* [WORK TASK] Lines from the one containing "Budite prvi koji će saznati o p" through the end of the entries below: set them down exactly, both ends included, with nothing added.

* [EXERCISE MATERIALS]

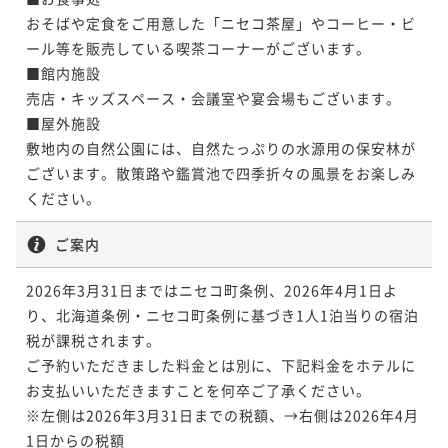
おそばや定食をご用意した「ニセコ茶屋」やコーヒー・ビ
ール等を販売している喫茶コーナーがございます。

■館内施設

売店・キッズスペース・会議室や宴会場もございます。

■屋外施設

敷地内の自然公園には、自然たっぷりの水源用の保安林が
ございます。散策路や鑑賞池で四季折々の風景をお楽しみ
ご案内
2026年3月31日まではニセコ町条例、2026年4月1日よ
り、北海道条例・ニセコ町条例に基づき1人1泊当りの宿泊
税が課税されます。

ご予約いただきました料金とは別に、下記料金をホテルに
お支払いいただきますことを何卒ご了承ください。

※左側は2026年3月31日までの税額、→右側は2026年4月
1日からの税額
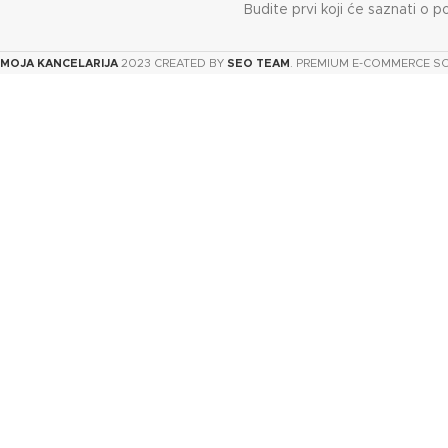
Budite prvi koji će saznati o p
MOJA KANCELARIJA
2023 CREATED BY
SEO TEAM
. PREMIUM E-COMMERCE S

* [TASK RESPONSE]
Budite prvi koji će saznati o p
MOJA KANCELARIJA
2023 CREATED BY
SEO TEAM
. PREMIUM E-COMMERCE S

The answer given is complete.